I've been learning Q learning from the youtube lecture below https://www.youtube.com/watch?v=Gq1Azv_B4-4&list=PLlMOxjd7OfgNxJSgF8pAs3_qMion-X1QI&index=2
In this tutorial, the guy uses epsilon methodology like this(I cut the details out)
import gym
import numpy as np
env = gym.make("MountainCar-v0")
EPISODES = 2000
epsilon = 0.5
START_EPSILON_DECAYING = 1
END_EPSILON_DECAYING = EPISODES // 2
epsilon_decay_value = epsilon / (END_EPSILON_DECAYING - START_EPSILON_DECAYING) #this part is very confusing to me
for episode in range(EPISODES):
done = False
while not done:
if np.random.random() > epsilon:
action = np.argmax(q_table[discrete_state])
else:
action = np.random.randint(0, env.action_space.n)

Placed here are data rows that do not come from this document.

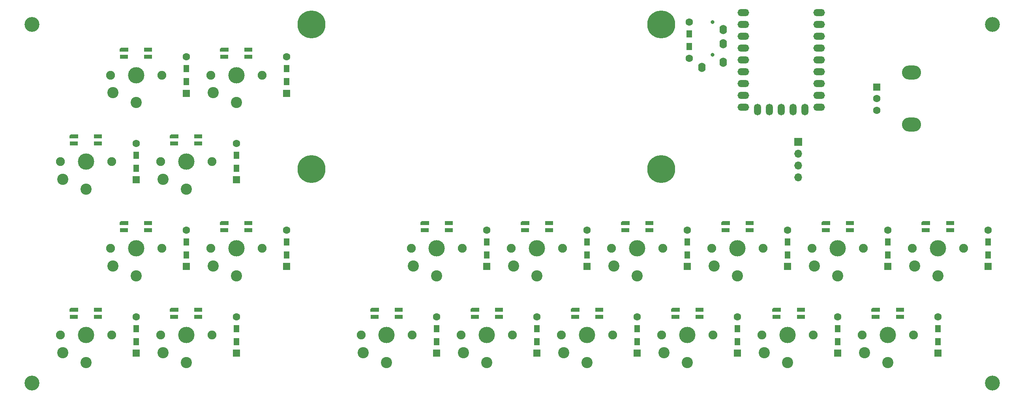
<source format=gbr>
%TF.GenerationSoftware,KiCad,Pcbnew,8.0.5*%
%TF.CreationDate,2024-11-29T19:22:44+02:00*%
%TF.ProjectId,harmi,6861726d-692e-46b6-9963-61645f706362,rev?*%
%TF.SameCoordinates,Original*%
%TF.FileFunction,Soldermask,Bot*%
%TF.FilePolarity,Negative*%
%FSLAX46Y46*%
G04 Gerber Fmt 4.6, Leading zero omitted, Abs format (unit mm)*
G04 Created by KiCad (PCBNEW 8.0.5) date 2024-11-29 19:22:44*
%MOMM*%
%LPD*%
G01*
G04 APERTURE LIST*
G04 Aperture macros list*
%AMRoundRect*
0 Rectangle with rounded corners*
0 $1 Rounding radius*
0 $2 $3 $4 $5 $6 $7 $8 $9 X,Y pos of 4 corners*
0 Add a 4 corners polygon primitive as box body*
4,1,4,$2,$3,$4,$5,$6,$7,$8,$9,$2,$3,0*
0 Add four circle primitives for the rounded corners*
1,1,$1+$1,$2,$3*
1,1,$1+$1,$4,$5*
1,1,$1+$1,$6,$7*
1,1,$1+$1,$8,$9*
0 Add four rect primitives between the rounded corners*
20,1,$1+$1,$2,$3,$4,$5,0*
20,1,$1+$1,$4,$5,$6,$7,0*
20,1,$1+$1,$6,$7,$8,$9,0*
20,1,$1+$1,$8,$9,$2,$3,0*%
%AMOutline5P*
0 Free polygon, 5 corners , with rotation*
0 The origin of the aperture is its center*
0 number of corners: always 5*
0 $1 to $10 corner X, Y*
0 $11 Rotation angle, in degrees counterclockwise*
0 create outline with 5 corners*
4,1,5,$1,$2,$3,$4,$5,$6,$7,$8,$9,$10,$1,$2,$11*%
%AMOutline6P*
0 Free polygon, 6 corners , with rotation*
0 The origin of the aperture is its center*
0 number of corners: always 6*
0 $1 to $12 corner X, Y*
0 $13 Rotation angle, in degrees counterclockwise*
0 create outline with 6 corners*
4,1,6,$1,$2,$3,$4,$5,$6,$7,$8,$9,$10,$11,$12,$1,$2,$13*%
%AMOutline7P*
0 Free polygon, 7 corners , with rotation*
0 The origin of the aperture is its center*
0 number of corners: always 7*
0 $1 to $14 corner X, Y*
0 $15 Rotation angle, in degrees counterclockwise*
0 create outline with 7 corners*
4,1,7,$1,$2,$3,$4,$5,$6,$7,$8,$9,$10,$11,$12,$13,$14,$1,$2,$15*%
%AMOutline8P*
0 Free polygon, 8 corners , with rotation*
0 The origin of the aperture is its center*
0 number of corners: always 8*
0 $1 to $16 corner X, Y*
0 $17 Rotation angle, in degrees counterclockwise*
0 create outline with 8 corners*
4,1,8,$1,$2,$3,$4,$5,$6,$7,$8,$9,$10,$11,$12,$13,$14,$15,$16,$1,$2,$17*%
G04 Aperture macros list end*
%ADD10C,6.000000*%
%ADD11R,1.200000X1.500000*%
%ADD12C,1.600000*%
%ADD13R,1.200000X1.600000*%
%ADD14R,1.600000X1.600000*%
%ADD15C,3.200000*%
%ADD16RoundRect,0.250000X-0.550000X-0.550000X0.550000X-0.550000X0.550000X0.550000X-0.550000X0.550000X0*%
%ADD17O,4.100000X3.000000*%
%ADD18R,1.800000X0.820000*%
%ADD19Outline5P,-0.900000X0.139400X-0.629400X0.410000X0.900000X0.410000X0.900000X-0.410000X-0.900000X-0.410000X0.000000*%
%ADD20O,1.600000X2.000000*%
%ADD21C,0.800000*%
%ADD22O,2.500000X1.500000*%
%ADD23O,1.500000X2.500000*%
%ADD24C,2.400000*%
%ADD25C,1.900000*%
%ADD26C,3.500000*%
%ADD27O,1.700000X1.700000*%
%ADD28R,1.700000X1.700000*%
G04 APERTURE END LIST*
D10*
%TO.C,REF\u002A\u002A*%
X105000000Y-73000000D03*
X105000000Y-104000000D03*
X180000000Y-73000000D03*
X180000000Y-104000000D03*
%TD*%
D11*
%TO.C,R1*%
X186000000Y-75000000D03*
X186000000Y-77700000D03*
D12*
X186000000Y-72450000D03*
X186000000Y-80250000D03*
%TD*%
D13*
%TO.C,D20*%
X239350000Y-138300000D03*
X239350000Y-141100000D03*
D12*
X239350000Y-135800000D03*
D14*
X239350000Y-143600000D03*
%TD*%
D13*
%TO.C,D19*%
X217850000Y-138300000D03*
X217850000Y-141100000D03*
D12*
X217850000Y-135800000D03*
D14*
X217850000Y-143600000D03*
%TD*%
D13*
%TO.C,D18*%
X196350000Y-138300000D03*
X196350000Y-141100000D03*
D12*
X196350000Y-135800000D03*
D14*
X196350000Y-143600000D03*
%TD*%
D13*
%TO.C,D17*%
X174850000Y-138300000D03*
X174850000Y-141100000D03*
D12*
X174850000Y-135800000D03*
D14*
X174850000Y-143600000D03*
%TD*%
D13*
%TO.C,D16*%
X153350000Y-138300000D03*
X153350000Y-141100000D03*
D12*
X153350000Y-135800000D03*
D14*
X153350000Y-143600000D03*
%TD*%
D13*
%TO.C,D15*%
X131850000Y-138300000D03*
X131850000Y-141100000D03*
D12*
X131850000Y-135800000D03*
D14*
X131850000Y-143600000D03*
%TD*%
D13*
%TO.C,D14*%
X250100000Y-119680452D03*
X250100000Y-122480452D03*
D12*
X250100000Y-117180452D03*
D14*
X250100000Y-124980452D03*
%TD*%
%TO.C,D13*%
X228600000Y-124980452D03*
D12*
X228600000Y-117180452D03*
D13*
X228600000Y-122480452D03*
X228600000Y-119680452D03*
%TD*%
%TO.C,D12*%
X207100000Y-119680452D03*
X207100000Y-122480452D03*
D12*
X207100000Y-117180452D03*
D14*
X207100000Y-124980452D03*
%TD*%
D13*
%TO.C,D11*%
X185600000Y-119680452D03*
X185600000Y-122480452D03*
D12*
X185600000Y-117180452D03*
D14*
X185600000Y-124980452D03*
%TD*%
D13*
%TO.C,D10*%
X164100000Y-119680452D03*
X164100000Y-122480452D03*
D12*
X164100000Y-117180452D03*
D14*
X164100000Y-124980452D03*
%TD*%
D13*
%TO.C,D9*%
X142600000Y-119680452D03*
X142600000Y-122480452D03*
D12*
X142600000Y-117180452D03*
D14*
X142600000Y-124980452D03*
%TD*%
D13*
%TO.C,D8*%
X88850000Y-138300000D03*
X88850000Y-141100000D03*
D12*
X88850000Y-135800000D03*
D14*
X88850000Y-143600000D03*
%TD*%
D13*
%TO.C,D7*%
X67350000Y-138300000D03*
X67350000Y-141100000D03*
D12*
X67350000Y-135800000D03*
D14*
X67350000Y-143600000D03*
%TD*%
D13*
%TO.C,D6*%
X99600000Y-119680452D03*
X99600000Y-122480452D03*
D12*
X99600000Y-117180452D03*
D14*
X99600000Y-124980452D03*
%TD*%
D13*
%TO.C,D5*%
X78100000Y-119680452D03*
X78100000Y-122480452D03*
D12*
X78100000Y-117180452D03*
D14*
X78100000Y-124980452D03*
%TD*%
D13*
%TO.C,D4*%
X88850000Y-101060904D03*
X88850000Y-103860904D03*
D12*
X88850000Y-98560904D03*
D14*
X88850000Y-106360904D03*
%TD*%
D13*
%TO.C,D3*%
X67350000Y-101060904D03*
X67350000Y-103860904D03*
D12*
X67350000Y-98560904D03*
D14*
X67350000Y-106360904D03*
%TD*%
D13*
%TO.C,D2*%
X99600000Y-82441356D03*
X99600000Y-85241356D03*
D12*
X99600000Y-79941356D03*
D14*
X99600000Y-87741356D03*
%TD*%
D13*
%TO.C,D1*%
X78100000Y-82441356D03*
X78100000Y-85241356D03*
D12*
X78100000Y-79941356D03*
D14*
X78100000Y-87741356D03*
%TD*%
D15*
%TO.C,REF\u002A\u002A*%
X251000000Y-73000000D03*
%TD*%
%TO.C,REF\u002A\u002A*%
X251000000Y-150000000D03*
%TD*%
%TO.C,REF\u002A\u002A*%
X45000000Y-150000000D03*
%TD*%
%TO.C,REF\u002A\u002A*%
X45000000Y-73000000D03*
%TD*%
D16*
%TO.C,S21*%
X226180000Y-86400000D03*
D12*
X226180000Y-91400000D03*
X226180000Y-88900000D03*
D17*
X233680000Y-83300000D03*
X233680000Y-94500000D03*
%TD*%
D18*
%TO.C,RGB20*%
X231200000Y-135750000D03*
X231200000Y-134250000D03*
D19*
X226000000Y-134250000D03*
D18*
X226000000Y-135750000D03*
%TD*%
%TO.C,RGB19*%
X209950000Y-135750000D03*
X209950000Y-134250000D03*
D19*
X204750000Y-134250000D03*
D18*
X204750000Y-135750000D03*
%TD*%
%TO.C,RGB18*%
X188200000Y-135750000D03*
X188200000Y-134250000D03*
D19*
X183000000Y-134250000D03*
D18*
X183000000Y-135750000D03*
%TD*%
%TO.C,RGB17*%
X166700000Y-135750000D03*
X166700000Y-134250000D03*
D19*
X161500000Y-134250000D03*
D18*
X161500000Y-135750000D03*
%TD*%
%TO.C,RGB16*%
X145200000Y-135750000D03*
X145200000Y-134250000D03*
D19*
X140000000Y-134250000D03*
D18*
X140000000Y-135750000D03*
%TD*%
%TO.C,RGB15*%
X123700000Y-135750000D03*
X123700000Y-134250000D03*
D19*
X118500000Y-134250000D03*
D18*
X118500000Y-135750000D03*
%TD*%
%TO.C,RGB14*%
X241950000Y-117130452D03*
X241950000Y-115630452D03*
D19*
X236750000Y-115630452D03*
D18*
X236750000Y-117130452D03*
%TD*%
%TO.C,RGB13*%
X220450000Y-117130452D03*
X220450000Y-115630452D03*
D19*
X215250000Y-115630452D03*
D18*
X215250000Y-117130452D03*
%TD*%
%TO.C,RGB12*%
X198950000Y-117130452D03*
X198950000Y-115630452D03*
D19*
X193750000Y-115630452D03*
D18*
X193750000Y-117130452D03*
%TD*%
%TO.C,RGB11*%
X177450000Y-117130452D03*
X177450000Y-115630452D03*
D19*
X172250000Y-115630452D03*
D18*
X172250000Y-117130452D03*
%TD*%
%TO.C,RGB10*%
X155950000Y-117130452D03*
X155950000Y-115630452D03*
D19*
X150750000Y-115630452D03*
D18*
X150750000Y-117130452D03*
%TD*%
%TO.C,RGB9*%
X134450000Y-117130452D03*
X134450000Y-115630452D03*
D19*
X129250000Y-115630452D03*
D18*
X129250000Y-117130452D03*
%TD*%
%TO.C,RGB8*%
X80700000Y-135750000D03*
X80700000Y-134250000D03*
D19*
X75500000Y-134250000D03*
D18*
X75500000Y-135750000D03*
%TD*%
%TO.C,RGB7*%
X59200000Y-135750000D03*
X59200000Y-134250000D03*
D19*
X54000000Y-134250000D03*
D18*
X54000000Y-135750000D03*
%TD*%
%TO.C,RGB6*%
X91450000Y-117130452D03*
X91450000Y-115630452D03*
D19*
X86250000Y-115630452D03*
D18*
X86250000Y-117130452D03*
%TD*%
%TO.C,RGB5*%
X69950000Y-117130452D03*
X69950000Y-115630452D03*
D19*
X64750000Y-115630452D03*
D18*
X64750000Y-117130452D03*
%TD*%
%TO.C,RGB4*%
X80700000Y-98510904D03*
X80700000Y-97010904D03*
D19*
X75500000Y-97010904D03*
D18*
X75500000Y-98510904D03*
%TD*%
%TO.C,RGB3*%
X59200000Y-98510904D03*
X59200000Y-97010904D03*
D19*
X54000000Y-97010904D03*
D18*
X54000000Y-98510904D03*
%TD*%
%TO.C,RGB2*%
X91450000Y-79891356D03*
X91450000Y-78391356D03*
D19*
X86250000Y-78391356D03*
D18*
X86250000Y-79891356D03*
%TD*%
%TO.C,RGB1*%
X64750000Y-79891356D03*
D19*
X64750000Y-78391356D03*
D18*
X69950000Y-78391356D03*
X69950000Y-79891356D03*
%TD*%
D20*
%TO.C,J2*%
X188700000Y-82187500D03*
X193300000Y-81087500D03*
X193300000Y-74087500D03*
D21*
X191000000Y-79487500D03*
X191000000Y-72487500D03*
D20*
X193300000Y-77087500D03*
%TD*%
D22*
%TO.C,U1*%
X197620000Y-70460000D03*
X197620000Y-73000000D03*
X197620000Y-75540000D03*
X197620000Y-78080000D03*
X197620000Y-80620000D03*
X197620000Y-83160000D03*
X197620000Y-85700000D03*
X197620000Y-88240000D03*
X197620000Y-90780000D03*
D23*
X200660000Y-91280000D03*
X203200000Y-91280000D03*
X205740000Y-91280000D03*
X208280000Y-91280000D03*
X210820000Y-91280000D03*
D22*
X213860000Y-90780000D03*
X213860000Y-88240000D03*
X213860000Y-85700000D03*
X213860000Y-83160000D03*
X213860000Y-80620000D03*
X213860000Y-78080000D03*
X213860000Y-75540000D03*
X213860000Y-73000000D03*
X213860000Y-70460000D03*
%TD*%
D24*
%TO.C,S20*%
X228600000Y-145600000D03*
X223600000Y-143500000D03*
D25*
X234100000Y-139700000D03*
D26*
X228600000Y-139700000D03*
D25*
X223100000Y-139700000D03*
%TD*%
%TO.C,S19*%
X201600000Y-139700000D03*
D26*
X207100000Y-139700000D03*
D25*
X212600000Y-139700000D03*
D24*
X202100000Y-143500000D03*
X207100000Y-145600000D03*
%TD*%
D25*
%TO.C,S18*%
X180100000Y-139700000D03*
D26*
X185600000Y-139700000D03*
D25*
X191100000Y-139700000D03*
D24*
X180600000Y-143500000D03*
X185600000Y-145600000D03*
%TD*%
D25*
%TO.C,S17*%
X158600000Y-139700000D03*
D26*
X164100000Y-139700000D03*
D25*
X169600000Y-139700000D03*
D24*
X159100000Y-143500000D03*
X164100000Y-145600000D03*
%TD*%
D25*
%TO.C,S16*%
X137100000Y-139700000D03*
D26*
X142600000Y-139700000D03*
D25*
X148100000Y-139700000D03*
D24*
X137600000Y-143500000D03*
X142600000Y-145600000D03*
%TD*%
D25*
%TO.C,S15*%
X115600000Y-139700000D03*
D26*
X121100000Y-139700000D03*
D25*
X126600000Y-139700000D03*
D24*
X116100000Y-143500000D03*
X121100000Y-145600000D03*
%TD*%
D25*
%TO.C,S14*%
X233850000Y-121080452D03*
D26*
X239350000Y-121080452D03*
D25*
X244850000Y-121080452D03*
D24*
X234350000Y-124880452D03*
X239350000Y-126980452D03*
%TD*%
D25*
%TO.C,S13*%
X212350000Y-121080452D03*
D26*
X217850000Y-121080452D03*
D25*
X223350000Y-121080452D03*
D24*
X212850000Y-124880452D03*
X217850000Y-126980452D03*
%TD*%
D25*
%TO.C,S12*%
X190850000Y-121080452D03*
D26*
X196350000Y-121080452D03*
D25*
X201850000Y-121080452D03*
D24*
X191350000Y-124880452D03*
X196350000Y-126980452D03*
%TD*%
D25*
%TO.C,S11*%
X169350000Y-121080452D03*
D26*
X174850000Y-121080452D03*
D25*
X180350000Y-121080452D03*
D24*
X169850000Y-124880452D03*
X174850000Y-126980452D03*
%TD*%
D25*
%TO.C,S10*%
X147850000Y-121080452D03*
D26*
X153350000Y-121080452D03*
D25*
X158850000Y-121080452D03*
D24*
X148350000Y-124880452D03*
X153350000Y-126980452D03*
%TD*%
D25*
%TO.C,S9*%
X126350000Y-121080452D03*
D26*
X131850000Y-121080452D03*
D25*
X137350000Y-121080452D03*
D24*
X126850000Y-124880452D03*
X131850000Y-126980452D03*
%TD*%
D25*
%TO.C,S8*%
X72600000Y-139700000D03*
D26*
X78100000Y-139700000D03*
D25*
X83600000Y-139700000D03*
D24*
X73100000Y-143500000D03*
X78100000Y-145600000D03*
%TD*%
D25*
%TO.C,S7*%
X51100000Y-139700000D03*
D26*
X56600000Y-139700000D03*
D25*
X62100000Y-139700000D03*
D24*
X51600000Y-143500000D03*
X56600000Y-145600000D03*
%TD*%
D25*
%TO.C,S6*%
X83350000Y-121080452D03*
D26*
X88850000Y-121080452D03*
D25*
X94350000Y-121080452D03*
D24*
X83850000Y-124880452D03*
X88850000Y-126980452D03*
%TD*%
D25*
%TO.C,S5*%
X61850000Y-121080452D03*
D26*
X67350000Y-121080452D03*
D25*
X72850000Y-121080452D03*
D24*
X62350000Y-124880452D03*
X67350000Y-126980452D03*
%TD*%
D25*
%TO.C,S4*%
X72600000Y-102460904D03*
D26*
X78100000Y-102460904D03*
D25*
X83600000Y-102460904D03*
D24*
X73100000Y-106260904D03*
X78100000Y-108360904D03*
%TD*%
D25*
%TO.C,S3*%
X51100000Y-102460904D03*
D26*
X56600000Y-102460904D03*
D25*
X62100000Y-102460904D03*
D24*
X51600000Y-106260904D03*
X56600000Y-108360904D03*
%TD*%
D25*
%TO.C,S2*%
X83350000Y-83841356D03*
D26*
X88850000Y-83841356D03*
D25*
X94350000Y-83841356D03*
D24*
X83850000Y-87641356D03*
X88850000Y-89741356D03*
%TD*%
D25*
%TO.C,S1*%
X61850000Y-83841356D03*
D26*
X67350000Y-83841356D03*
D25*
X72850000Y-83841356D03*
D24*
X62350000Y-87641356D03*
X67350000Y-89741356D03*
%TD*%
D27*
%TO.C,J1*%
X209375000Y-105820000D03*
X209375000Y-103280000D03*
X209375000Y-100740000D03*
D28*
X209375000Y-98200000D03*
%TD*%
M02*

</source>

if END_EPSILON_DECAYING >= episode >= START_EPSILON_DECAYING:
epsilon -= epsilon_decay_value
I could somewhat understand the concept of epsilon greedy but I haven't faintest idea how to apply it when program it. What I understood is 'epsilon greedy' is to balance between exploration and exploitation. But I don't know why epsilon should be diminished and what decides epsilon decay value formula.